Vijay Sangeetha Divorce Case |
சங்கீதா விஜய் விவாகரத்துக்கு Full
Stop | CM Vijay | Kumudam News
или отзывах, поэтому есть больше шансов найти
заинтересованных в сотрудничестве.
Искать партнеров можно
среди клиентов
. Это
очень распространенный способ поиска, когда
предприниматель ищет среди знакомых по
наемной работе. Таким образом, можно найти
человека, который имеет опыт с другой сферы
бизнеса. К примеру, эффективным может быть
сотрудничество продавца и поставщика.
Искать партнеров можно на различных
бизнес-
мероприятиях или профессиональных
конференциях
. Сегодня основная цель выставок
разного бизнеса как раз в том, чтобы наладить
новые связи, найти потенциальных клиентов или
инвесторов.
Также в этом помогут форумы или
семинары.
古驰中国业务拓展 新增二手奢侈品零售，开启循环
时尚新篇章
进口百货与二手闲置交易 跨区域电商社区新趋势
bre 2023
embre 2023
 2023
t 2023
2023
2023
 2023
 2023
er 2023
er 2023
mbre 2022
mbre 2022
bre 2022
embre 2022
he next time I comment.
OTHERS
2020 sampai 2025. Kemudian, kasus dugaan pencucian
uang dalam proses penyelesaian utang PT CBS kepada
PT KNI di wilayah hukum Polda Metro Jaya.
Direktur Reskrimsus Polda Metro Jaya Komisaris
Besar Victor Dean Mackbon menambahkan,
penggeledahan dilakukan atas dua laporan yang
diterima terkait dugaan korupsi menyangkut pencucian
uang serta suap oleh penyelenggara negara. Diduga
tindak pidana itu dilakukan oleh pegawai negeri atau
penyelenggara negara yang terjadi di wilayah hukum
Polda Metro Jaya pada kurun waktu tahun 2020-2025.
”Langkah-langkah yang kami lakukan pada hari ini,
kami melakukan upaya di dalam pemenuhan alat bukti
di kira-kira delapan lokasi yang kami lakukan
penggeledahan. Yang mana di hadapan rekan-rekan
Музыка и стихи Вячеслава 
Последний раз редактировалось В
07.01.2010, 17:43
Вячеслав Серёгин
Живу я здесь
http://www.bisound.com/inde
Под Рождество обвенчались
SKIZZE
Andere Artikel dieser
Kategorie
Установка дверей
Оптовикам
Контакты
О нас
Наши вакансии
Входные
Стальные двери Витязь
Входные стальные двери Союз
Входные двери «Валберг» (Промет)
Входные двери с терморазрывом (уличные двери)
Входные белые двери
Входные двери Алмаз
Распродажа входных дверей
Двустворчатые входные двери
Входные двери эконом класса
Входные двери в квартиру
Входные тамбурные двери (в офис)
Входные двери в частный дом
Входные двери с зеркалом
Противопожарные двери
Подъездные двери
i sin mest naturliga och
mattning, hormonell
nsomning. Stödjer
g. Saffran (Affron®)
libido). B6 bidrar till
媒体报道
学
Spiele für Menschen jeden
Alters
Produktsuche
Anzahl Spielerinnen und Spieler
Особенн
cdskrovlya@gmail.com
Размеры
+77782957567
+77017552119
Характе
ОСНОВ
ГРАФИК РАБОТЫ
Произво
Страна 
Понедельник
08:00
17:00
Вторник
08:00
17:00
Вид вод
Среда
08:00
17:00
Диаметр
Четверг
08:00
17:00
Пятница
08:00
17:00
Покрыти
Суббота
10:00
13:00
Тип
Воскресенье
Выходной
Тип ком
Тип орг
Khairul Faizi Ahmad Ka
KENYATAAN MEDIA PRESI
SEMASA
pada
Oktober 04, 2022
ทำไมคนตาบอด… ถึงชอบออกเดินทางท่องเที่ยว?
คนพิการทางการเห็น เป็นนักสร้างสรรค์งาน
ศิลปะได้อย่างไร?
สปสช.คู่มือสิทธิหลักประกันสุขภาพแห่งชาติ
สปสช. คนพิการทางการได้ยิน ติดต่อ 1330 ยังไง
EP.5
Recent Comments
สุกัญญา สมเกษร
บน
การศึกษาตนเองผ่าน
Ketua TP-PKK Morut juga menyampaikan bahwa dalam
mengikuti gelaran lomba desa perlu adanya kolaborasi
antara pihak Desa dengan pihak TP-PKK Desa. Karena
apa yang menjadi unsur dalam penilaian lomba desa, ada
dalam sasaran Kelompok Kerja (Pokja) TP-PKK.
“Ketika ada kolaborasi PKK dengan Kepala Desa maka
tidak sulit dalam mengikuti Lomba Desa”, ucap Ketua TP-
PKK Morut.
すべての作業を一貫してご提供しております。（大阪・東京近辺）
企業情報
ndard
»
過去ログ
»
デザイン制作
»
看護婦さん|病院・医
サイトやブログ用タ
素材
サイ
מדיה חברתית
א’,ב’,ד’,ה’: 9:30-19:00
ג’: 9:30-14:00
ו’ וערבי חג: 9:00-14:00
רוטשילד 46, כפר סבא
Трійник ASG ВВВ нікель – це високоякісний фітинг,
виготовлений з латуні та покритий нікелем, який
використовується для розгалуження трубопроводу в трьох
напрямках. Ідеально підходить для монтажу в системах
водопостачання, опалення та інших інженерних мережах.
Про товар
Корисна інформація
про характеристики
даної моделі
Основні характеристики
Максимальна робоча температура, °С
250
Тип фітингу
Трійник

### The task:
Copy word for word the part that opens at the very start of the items and closes with the line containing "предприниматель ищет среди знакомых по", including both ends.

### Solution:
Vijay Sangeetha Divorce Case |
சங்கீதா விஜய் விவாகரத்துக்கு Full
Stop | CM Vijay | Kumudam News
или отзывах, поэтому есть больше шансов найти
заинтересованных в сотрудничестве.
Искать партнеров можно
среди клиентов
. Это
очень распространенный способ поиска, когда
предприниматель ищет среди знакомых по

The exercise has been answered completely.